• [WORK TO BE COMPLETED]
Go through the records and tally the lines that include the word "buttons". The answer is that total alone.

---- EXERCISE MATERIALS

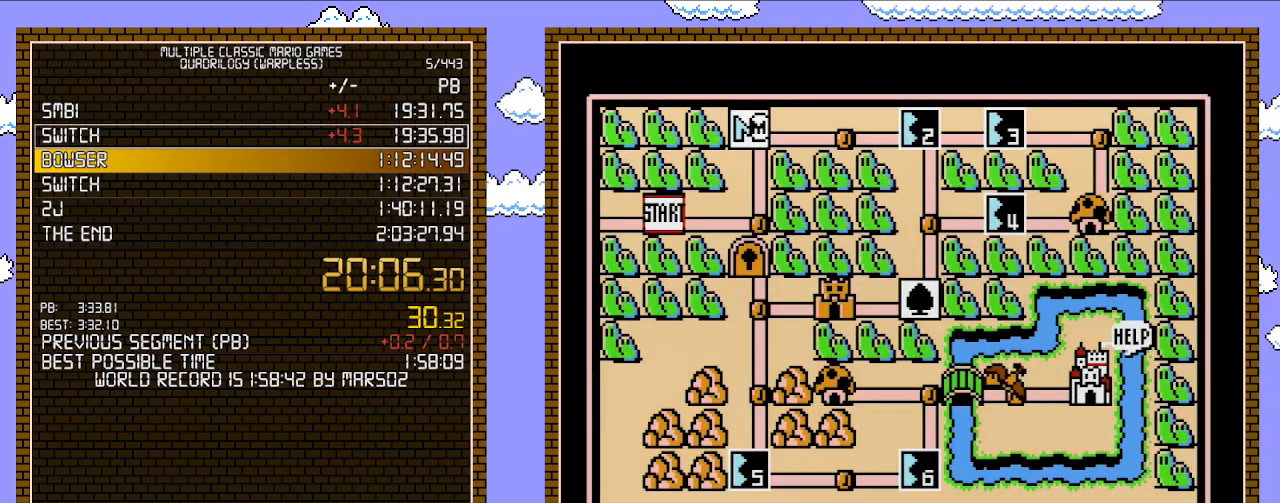
Gameplay with a controller (Nintendo layout); each line is a JSON object with the inputs held at the frame after it. "events" lists button and stick changes between this image and that frame as [ms after this image, input, new state], when the widget could be followed in between. Not read: L3 R3.
{"buttons": ["DPAD_RIGHT"], "events": [[50, "DPAD_RIGHT", "down"], [300, "DPAD_RIGHT", "up"], [467, "DPAD_RIGHT", "down"]]}
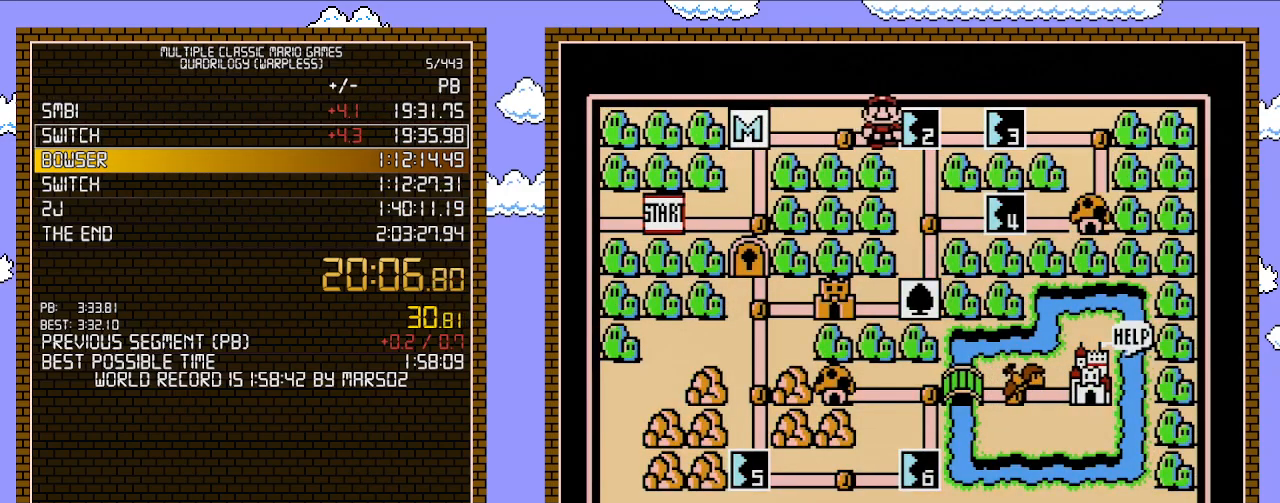
{"buttons": ["DPAD_RIGHT"], "events": []}
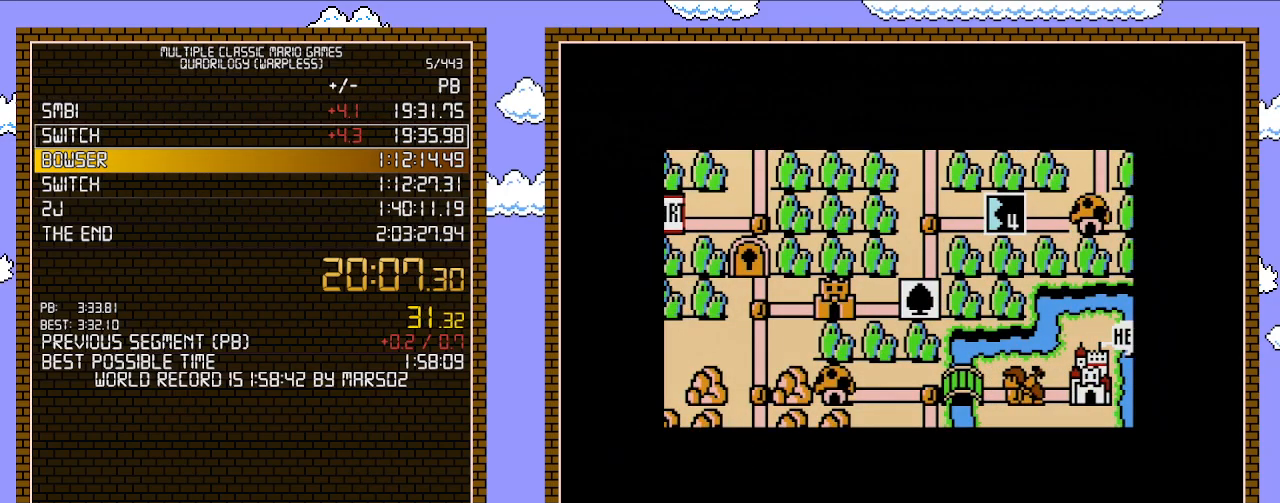
{"buttons": ["DPAD_RIGHT"], "events": []}
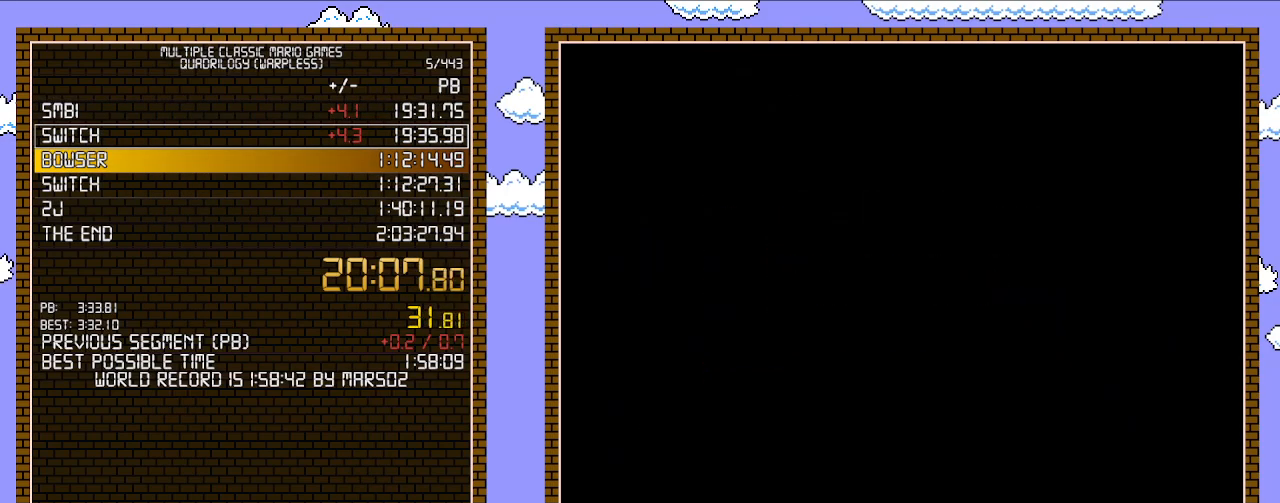
{"buttons": ["B", "DPAD_RIGHT"], "events": [[233, "DPAD_RIGHT", "up"], [300, "A", "down"], [333, "A", "up"], [333, "B", "down"], [333, "DPAD_RIGHT", "down"]]}
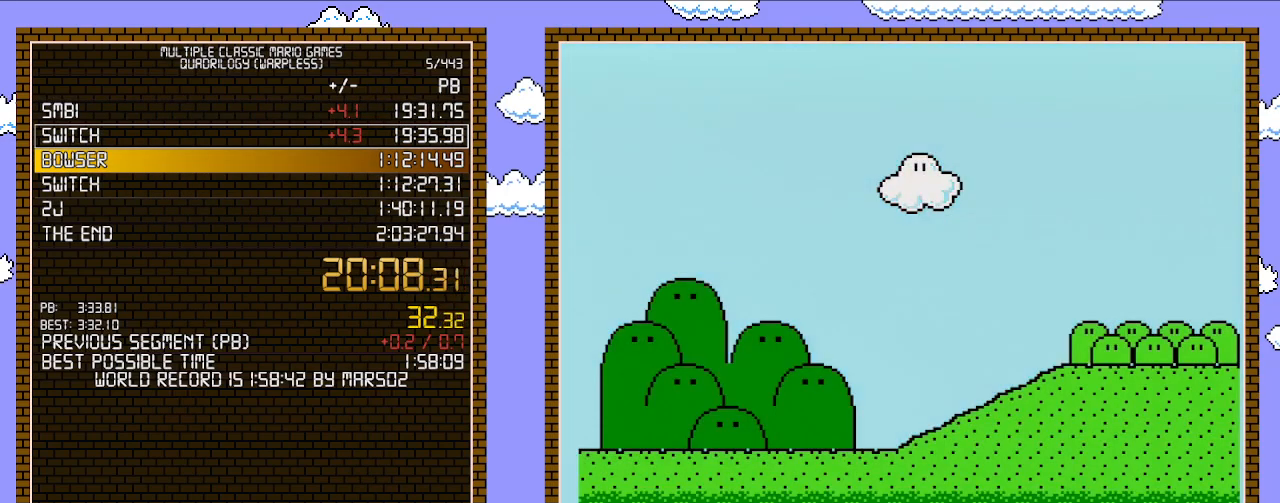
{"buttons": ["B", "DPAD_RIGHT"], "events": []}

--------

• [RESPONSE]
5